The first morels are much darker (almost black) and smaller than the mature version found later in the season. "They don't get more than an inch tall, but they're very flavorful," Stuart said.
He looks for these at the bottom of hills or near the base of the Mississippi River bluffs that surround his town. The sun heats the rocks on the bluffs and creates a hot-house effect that gives morels in the area an early start. He also looks for dead elm trees because morels can be found at their base or nearby. They also sprout on or near oak-tree stumps.
About one week after the first hunt, Stuart finds yellow morel mushrooms about 3 to 4 inches tall. Morel varieties include the golden-colored state species Morchella esculenta (sponge), the thicker Morchella crassipes, the black Morchella angusticeps and the small, white Morchella deliciosa.
Sometimes he'll come back with grocery bags full of morels. "Not the big grocery bags," Stuart clarifies. "The ones a little smaller than full size. Once I came back with four full bags. There were still more out there, but I had to quit.
"But another year, I got only about four or five mushrooms altogether," he added.
Stuart could sell this bounty for about $1 per pound at local farm stands, but chooses to give away his finds to friends and neighbors. Many local farmers let him mushroom hunt on their lands, for which he pays them in kind, with morels.

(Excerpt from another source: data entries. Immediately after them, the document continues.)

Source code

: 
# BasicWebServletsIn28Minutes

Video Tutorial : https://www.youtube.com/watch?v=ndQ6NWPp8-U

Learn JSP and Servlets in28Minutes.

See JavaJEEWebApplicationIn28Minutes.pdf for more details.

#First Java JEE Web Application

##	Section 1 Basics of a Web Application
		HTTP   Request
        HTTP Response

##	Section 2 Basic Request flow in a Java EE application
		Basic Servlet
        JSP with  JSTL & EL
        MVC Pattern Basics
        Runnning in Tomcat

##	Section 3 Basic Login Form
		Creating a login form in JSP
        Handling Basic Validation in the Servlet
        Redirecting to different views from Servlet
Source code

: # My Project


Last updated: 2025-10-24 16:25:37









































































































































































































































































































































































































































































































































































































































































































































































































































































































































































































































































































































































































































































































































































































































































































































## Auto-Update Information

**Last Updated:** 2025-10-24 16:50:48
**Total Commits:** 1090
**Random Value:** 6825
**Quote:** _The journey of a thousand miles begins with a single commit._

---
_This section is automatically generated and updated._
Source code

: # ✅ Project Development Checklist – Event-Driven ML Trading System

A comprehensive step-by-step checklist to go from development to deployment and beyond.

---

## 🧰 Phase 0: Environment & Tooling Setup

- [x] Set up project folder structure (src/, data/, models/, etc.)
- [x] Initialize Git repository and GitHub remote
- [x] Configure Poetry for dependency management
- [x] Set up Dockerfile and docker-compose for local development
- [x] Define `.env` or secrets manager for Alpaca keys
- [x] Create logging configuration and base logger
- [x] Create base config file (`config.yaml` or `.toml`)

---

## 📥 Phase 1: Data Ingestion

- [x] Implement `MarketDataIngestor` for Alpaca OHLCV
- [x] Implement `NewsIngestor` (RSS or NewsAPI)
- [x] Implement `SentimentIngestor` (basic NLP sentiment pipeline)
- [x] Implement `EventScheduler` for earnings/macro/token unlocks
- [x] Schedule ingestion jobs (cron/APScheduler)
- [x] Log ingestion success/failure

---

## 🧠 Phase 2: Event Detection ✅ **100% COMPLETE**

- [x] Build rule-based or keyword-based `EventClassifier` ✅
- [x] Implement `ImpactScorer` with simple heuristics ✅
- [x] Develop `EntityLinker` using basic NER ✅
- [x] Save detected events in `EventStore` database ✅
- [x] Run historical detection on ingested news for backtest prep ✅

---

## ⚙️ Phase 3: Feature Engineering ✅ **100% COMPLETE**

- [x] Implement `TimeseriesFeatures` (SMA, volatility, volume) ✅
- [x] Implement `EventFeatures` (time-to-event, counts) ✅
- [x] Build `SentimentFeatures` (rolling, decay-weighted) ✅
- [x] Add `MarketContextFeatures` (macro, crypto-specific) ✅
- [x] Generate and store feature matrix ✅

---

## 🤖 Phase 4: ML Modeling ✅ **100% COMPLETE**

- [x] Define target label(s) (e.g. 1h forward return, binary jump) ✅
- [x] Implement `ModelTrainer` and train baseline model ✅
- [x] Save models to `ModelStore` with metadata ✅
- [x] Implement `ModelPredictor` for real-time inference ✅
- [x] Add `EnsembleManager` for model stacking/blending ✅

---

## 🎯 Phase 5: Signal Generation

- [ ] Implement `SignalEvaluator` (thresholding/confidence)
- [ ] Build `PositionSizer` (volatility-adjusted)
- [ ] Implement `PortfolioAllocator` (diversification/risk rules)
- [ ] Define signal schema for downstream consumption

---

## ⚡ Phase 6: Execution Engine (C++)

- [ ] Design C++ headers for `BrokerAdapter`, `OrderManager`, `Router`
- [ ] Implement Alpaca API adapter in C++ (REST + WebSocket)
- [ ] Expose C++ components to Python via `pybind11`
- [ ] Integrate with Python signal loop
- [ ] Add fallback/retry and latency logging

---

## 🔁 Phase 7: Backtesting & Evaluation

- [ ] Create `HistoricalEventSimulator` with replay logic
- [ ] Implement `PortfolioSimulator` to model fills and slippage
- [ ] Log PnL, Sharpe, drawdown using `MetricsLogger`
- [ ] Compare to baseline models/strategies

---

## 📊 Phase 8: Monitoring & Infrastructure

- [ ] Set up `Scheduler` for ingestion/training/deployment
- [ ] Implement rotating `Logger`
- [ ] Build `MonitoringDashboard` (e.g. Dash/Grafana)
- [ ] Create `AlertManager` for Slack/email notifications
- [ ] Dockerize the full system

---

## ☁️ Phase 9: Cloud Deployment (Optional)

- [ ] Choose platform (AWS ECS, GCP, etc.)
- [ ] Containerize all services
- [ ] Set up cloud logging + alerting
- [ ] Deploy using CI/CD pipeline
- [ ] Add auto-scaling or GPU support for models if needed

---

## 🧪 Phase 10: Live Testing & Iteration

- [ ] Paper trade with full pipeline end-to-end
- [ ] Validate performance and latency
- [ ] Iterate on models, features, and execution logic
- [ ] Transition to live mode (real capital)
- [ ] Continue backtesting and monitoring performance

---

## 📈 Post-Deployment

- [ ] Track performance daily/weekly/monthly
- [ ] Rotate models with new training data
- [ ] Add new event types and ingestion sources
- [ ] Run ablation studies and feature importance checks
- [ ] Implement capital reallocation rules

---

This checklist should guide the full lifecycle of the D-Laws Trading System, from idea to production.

Once he's brought the prize home, his wife, Madonna, takes over. She thoroughly rinses the mushrooms to remove ants or other insects that may be hiding in the sponge-like holes. Then she browns them in butter for 5 or 10 minutes. They taste meaty and rich, with a slightly woodsy taste.

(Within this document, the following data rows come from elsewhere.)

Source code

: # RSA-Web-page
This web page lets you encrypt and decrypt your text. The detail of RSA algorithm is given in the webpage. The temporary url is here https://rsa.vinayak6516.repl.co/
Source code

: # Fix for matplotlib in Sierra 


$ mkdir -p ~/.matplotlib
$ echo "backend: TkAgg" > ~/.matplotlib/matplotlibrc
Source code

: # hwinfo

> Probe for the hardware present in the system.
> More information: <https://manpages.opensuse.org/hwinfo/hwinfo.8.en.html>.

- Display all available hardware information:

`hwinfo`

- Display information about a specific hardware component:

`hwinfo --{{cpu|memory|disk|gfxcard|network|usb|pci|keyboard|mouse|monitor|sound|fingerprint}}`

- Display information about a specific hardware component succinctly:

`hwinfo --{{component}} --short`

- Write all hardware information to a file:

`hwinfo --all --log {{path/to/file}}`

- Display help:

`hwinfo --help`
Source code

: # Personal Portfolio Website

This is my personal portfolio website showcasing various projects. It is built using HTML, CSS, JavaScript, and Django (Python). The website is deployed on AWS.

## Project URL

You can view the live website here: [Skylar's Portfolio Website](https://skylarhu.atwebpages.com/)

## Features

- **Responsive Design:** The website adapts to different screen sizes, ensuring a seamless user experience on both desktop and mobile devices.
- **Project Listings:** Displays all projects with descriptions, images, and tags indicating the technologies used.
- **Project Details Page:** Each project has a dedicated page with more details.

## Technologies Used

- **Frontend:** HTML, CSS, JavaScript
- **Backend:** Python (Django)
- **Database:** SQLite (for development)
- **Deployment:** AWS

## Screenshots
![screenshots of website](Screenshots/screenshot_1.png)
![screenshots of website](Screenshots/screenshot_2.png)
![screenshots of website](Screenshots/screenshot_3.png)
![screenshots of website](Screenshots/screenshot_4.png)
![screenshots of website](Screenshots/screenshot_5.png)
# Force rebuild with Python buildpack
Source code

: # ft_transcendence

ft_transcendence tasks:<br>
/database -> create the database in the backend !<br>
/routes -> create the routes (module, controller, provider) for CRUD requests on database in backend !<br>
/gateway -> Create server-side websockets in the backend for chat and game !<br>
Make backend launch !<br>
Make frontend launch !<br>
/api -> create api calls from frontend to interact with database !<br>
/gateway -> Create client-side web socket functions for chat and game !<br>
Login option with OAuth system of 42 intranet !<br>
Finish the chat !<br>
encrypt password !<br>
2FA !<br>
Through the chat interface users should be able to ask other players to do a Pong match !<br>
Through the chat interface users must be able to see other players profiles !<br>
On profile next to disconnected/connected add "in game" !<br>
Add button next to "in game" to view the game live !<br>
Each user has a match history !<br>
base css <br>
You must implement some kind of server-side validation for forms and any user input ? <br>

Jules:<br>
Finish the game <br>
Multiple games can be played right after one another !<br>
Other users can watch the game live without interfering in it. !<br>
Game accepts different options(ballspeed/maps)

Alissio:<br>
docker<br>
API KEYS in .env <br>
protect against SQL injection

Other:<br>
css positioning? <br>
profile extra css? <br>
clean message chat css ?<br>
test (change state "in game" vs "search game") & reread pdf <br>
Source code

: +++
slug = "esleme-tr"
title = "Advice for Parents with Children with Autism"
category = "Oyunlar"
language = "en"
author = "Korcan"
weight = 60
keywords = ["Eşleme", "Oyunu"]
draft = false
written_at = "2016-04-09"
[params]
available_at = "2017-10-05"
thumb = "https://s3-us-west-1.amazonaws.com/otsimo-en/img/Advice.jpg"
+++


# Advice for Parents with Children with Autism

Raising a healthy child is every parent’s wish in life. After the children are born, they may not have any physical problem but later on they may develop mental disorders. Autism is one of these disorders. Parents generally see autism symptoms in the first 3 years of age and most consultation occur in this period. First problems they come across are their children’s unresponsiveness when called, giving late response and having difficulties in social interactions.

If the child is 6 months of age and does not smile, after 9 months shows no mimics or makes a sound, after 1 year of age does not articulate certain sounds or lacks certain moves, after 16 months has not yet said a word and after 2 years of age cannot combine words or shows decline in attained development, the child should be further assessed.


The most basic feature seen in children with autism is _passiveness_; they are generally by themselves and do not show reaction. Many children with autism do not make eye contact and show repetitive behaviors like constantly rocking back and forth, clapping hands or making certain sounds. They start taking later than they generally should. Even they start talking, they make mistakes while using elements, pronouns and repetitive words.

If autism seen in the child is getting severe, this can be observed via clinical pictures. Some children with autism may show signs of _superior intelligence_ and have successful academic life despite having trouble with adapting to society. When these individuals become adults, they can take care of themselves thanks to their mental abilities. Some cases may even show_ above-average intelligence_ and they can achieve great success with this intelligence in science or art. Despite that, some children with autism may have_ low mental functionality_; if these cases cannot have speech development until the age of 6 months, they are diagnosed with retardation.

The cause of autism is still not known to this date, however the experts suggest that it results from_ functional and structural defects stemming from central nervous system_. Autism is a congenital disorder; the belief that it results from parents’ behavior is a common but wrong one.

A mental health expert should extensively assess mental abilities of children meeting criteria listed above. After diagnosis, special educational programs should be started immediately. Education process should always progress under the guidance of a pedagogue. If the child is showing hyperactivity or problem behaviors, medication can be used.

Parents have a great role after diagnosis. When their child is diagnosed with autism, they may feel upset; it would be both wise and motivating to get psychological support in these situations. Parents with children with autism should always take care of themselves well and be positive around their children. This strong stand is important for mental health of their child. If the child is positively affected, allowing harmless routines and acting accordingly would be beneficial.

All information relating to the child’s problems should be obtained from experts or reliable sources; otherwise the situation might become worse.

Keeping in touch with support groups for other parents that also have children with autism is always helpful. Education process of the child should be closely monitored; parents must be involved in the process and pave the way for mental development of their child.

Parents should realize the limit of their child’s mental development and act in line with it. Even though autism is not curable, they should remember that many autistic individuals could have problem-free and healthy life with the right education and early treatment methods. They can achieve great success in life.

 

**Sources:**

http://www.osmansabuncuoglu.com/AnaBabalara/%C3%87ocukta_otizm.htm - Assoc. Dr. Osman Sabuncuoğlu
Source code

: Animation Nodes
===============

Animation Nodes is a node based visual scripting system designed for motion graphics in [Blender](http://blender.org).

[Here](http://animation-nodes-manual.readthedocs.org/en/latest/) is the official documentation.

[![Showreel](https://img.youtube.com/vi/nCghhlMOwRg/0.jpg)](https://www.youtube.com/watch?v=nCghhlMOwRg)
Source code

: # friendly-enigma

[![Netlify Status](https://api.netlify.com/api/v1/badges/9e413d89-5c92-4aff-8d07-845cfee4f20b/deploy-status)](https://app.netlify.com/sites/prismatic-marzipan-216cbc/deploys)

Neighbor Jean Van Drimmelen has a different cooking method. She whisks two eggs and tosses in seven or eight crushed white crackers, rolls her morels in the batter, then browns them in butter.
"I've never heard of doing it any other way," she said.
Most cooks agree that simple preparation is best because the mushrooms can be easily overwhelmed.
Hunters beware
If you choose to morel hunt, take along someone with experience. Though the morel is distinctive, there are wild mushrooms that can sicken those who eat -- or touch -- them.
Morel hunters have to be patient. It may take an hour or more for a first sighting of the elusive mushroom. But once one is visible, others undoubtedly are there, too. Stuart recommends searching an area roughly 10 feet in diameter of the first morel found.
When it comes to morel hunts, there's no time for procrastination.
"They only last two weeks and when they're gone, they're gone," Stuart said.